Daniela Schwarz

Personal information
- Full name: Daniela Regula Schwarz
- Date of birth: 9 September 1985 (age 40)
- Height: 1.67 m (5 ft 6 in)
- Position: Defender

Youth career
- 1996–2001: FC Seuzach
- 2001–2006: FC Schwerzenbach
- 2005–2006: Lindsey Wilson College

Senior career*
- Years: Team / Apps / (Gls)
- 2006: F.C. Indiana
- 2007: Toronto Lady Lynx
- 2007–2009: GC/Schwerzenbach
- 2009–2012: Grasshopper / 26 / (2)
- 2012–2013: Kolbotn / 25 / (9)
- 2014–2015: Vålerenga / 27 / (0)

International career^{‡}
- 2009–2015: Switzerland / 23 / (1)

= Daniela Schwarz =

Swiss footballer (born 1985)

Daniela Regula Schwarz (born 9 September 1985) is a Swiss former footballer who played as a defender. She previously played for Grasshopper Club Zürich of the Nationalliga A. Since her debut in July 2009, a 5–0 defeat by the Netherlands, she has been a member of the Switzerland national team.

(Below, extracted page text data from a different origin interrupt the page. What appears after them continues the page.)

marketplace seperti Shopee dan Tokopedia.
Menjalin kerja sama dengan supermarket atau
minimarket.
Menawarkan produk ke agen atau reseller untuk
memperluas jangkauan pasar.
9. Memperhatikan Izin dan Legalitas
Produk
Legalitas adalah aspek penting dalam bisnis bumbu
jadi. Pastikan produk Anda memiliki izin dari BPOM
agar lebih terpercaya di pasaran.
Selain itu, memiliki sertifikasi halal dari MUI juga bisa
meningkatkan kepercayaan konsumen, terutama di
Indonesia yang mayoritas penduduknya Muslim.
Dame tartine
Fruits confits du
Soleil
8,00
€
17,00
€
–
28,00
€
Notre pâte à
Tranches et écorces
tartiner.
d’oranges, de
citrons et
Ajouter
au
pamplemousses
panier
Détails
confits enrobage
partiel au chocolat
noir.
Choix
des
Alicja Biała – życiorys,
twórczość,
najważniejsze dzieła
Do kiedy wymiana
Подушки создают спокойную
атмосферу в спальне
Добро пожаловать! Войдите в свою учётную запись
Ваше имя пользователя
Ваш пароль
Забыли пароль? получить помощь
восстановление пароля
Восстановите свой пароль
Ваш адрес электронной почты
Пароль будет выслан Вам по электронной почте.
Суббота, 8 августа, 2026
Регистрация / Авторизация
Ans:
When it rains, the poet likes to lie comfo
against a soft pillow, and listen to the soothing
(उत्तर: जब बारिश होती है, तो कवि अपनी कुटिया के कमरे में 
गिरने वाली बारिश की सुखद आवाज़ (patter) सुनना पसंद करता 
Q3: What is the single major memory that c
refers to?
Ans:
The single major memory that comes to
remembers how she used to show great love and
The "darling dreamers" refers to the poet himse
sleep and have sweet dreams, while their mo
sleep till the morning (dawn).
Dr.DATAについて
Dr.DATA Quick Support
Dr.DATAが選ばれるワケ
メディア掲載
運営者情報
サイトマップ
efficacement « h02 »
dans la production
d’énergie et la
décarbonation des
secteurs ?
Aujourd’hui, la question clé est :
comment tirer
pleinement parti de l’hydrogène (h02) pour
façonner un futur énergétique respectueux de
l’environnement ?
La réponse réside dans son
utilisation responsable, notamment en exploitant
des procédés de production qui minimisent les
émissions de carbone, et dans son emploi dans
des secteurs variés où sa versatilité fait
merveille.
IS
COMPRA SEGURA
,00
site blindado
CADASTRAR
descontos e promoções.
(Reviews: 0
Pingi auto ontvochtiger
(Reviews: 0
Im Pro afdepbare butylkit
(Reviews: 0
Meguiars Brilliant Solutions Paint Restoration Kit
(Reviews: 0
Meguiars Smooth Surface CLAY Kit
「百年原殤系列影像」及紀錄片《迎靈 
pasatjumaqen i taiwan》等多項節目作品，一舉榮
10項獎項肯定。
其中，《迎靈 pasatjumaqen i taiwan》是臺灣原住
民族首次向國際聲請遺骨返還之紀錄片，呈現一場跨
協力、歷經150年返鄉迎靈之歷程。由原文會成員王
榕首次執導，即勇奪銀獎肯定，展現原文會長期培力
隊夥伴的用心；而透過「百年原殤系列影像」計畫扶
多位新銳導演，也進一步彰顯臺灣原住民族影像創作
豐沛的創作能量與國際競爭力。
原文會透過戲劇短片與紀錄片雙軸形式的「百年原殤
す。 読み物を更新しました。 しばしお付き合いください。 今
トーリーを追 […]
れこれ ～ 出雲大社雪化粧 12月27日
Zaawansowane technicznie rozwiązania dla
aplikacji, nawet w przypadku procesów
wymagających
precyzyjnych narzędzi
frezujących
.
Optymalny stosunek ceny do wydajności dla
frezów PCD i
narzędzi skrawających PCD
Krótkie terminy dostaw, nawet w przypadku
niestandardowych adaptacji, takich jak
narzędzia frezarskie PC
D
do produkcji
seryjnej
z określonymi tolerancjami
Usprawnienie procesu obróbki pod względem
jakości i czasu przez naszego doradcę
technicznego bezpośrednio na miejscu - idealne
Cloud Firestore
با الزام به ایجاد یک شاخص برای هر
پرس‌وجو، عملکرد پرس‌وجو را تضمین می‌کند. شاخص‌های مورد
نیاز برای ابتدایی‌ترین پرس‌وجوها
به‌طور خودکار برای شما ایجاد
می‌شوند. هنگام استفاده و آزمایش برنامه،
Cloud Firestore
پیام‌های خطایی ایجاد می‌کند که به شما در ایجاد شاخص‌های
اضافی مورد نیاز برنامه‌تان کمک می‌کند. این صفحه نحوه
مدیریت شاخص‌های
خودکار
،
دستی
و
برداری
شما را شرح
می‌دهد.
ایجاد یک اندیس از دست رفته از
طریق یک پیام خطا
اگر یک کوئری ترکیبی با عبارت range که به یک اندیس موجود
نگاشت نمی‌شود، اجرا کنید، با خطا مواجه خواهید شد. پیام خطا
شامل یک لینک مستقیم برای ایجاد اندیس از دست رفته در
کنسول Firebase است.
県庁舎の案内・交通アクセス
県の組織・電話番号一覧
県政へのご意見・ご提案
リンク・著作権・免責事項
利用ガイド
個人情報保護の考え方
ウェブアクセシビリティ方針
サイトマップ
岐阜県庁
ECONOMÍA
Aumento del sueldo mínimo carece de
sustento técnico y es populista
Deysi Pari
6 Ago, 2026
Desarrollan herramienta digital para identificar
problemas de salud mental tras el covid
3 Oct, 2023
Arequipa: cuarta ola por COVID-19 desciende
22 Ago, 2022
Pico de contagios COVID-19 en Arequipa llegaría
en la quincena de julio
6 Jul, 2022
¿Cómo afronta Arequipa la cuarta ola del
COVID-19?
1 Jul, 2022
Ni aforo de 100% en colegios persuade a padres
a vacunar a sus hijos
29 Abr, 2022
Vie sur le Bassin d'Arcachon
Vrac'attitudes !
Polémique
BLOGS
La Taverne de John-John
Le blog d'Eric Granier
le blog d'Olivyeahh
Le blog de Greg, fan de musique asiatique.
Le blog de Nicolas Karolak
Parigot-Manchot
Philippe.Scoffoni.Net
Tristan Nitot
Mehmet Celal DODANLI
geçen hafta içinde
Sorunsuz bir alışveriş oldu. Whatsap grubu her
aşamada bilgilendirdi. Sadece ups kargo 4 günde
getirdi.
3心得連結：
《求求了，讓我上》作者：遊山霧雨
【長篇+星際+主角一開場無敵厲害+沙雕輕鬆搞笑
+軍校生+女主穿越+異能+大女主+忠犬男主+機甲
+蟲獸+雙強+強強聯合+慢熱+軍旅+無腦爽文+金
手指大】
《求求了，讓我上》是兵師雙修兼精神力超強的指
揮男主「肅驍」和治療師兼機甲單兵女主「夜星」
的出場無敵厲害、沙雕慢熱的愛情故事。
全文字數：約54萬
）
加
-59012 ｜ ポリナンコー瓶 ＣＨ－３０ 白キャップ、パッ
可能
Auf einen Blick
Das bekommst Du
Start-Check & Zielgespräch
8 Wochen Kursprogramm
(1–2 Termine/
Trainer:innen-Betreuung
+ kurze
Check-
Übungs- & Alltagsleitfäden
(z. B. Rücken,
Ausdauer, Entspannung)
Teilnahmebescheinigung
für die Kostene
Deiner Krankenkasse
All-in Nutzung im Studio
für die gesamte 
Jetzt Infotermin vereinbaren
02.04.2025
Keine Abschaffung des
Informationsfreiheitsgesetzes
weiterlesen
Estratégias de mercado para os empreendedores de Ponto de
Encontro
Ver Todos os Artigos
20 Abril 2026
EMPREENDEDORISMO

A product of the America college soccer system, Schwarz attended Lindsey Wilson and also played in the North American W-League for F.C. Indiana and Toronto Lady Lynx. After returning to Switzerland and playing for Grasshopper Club Zürich, she moved to Norway in 2012 with Kolbotn.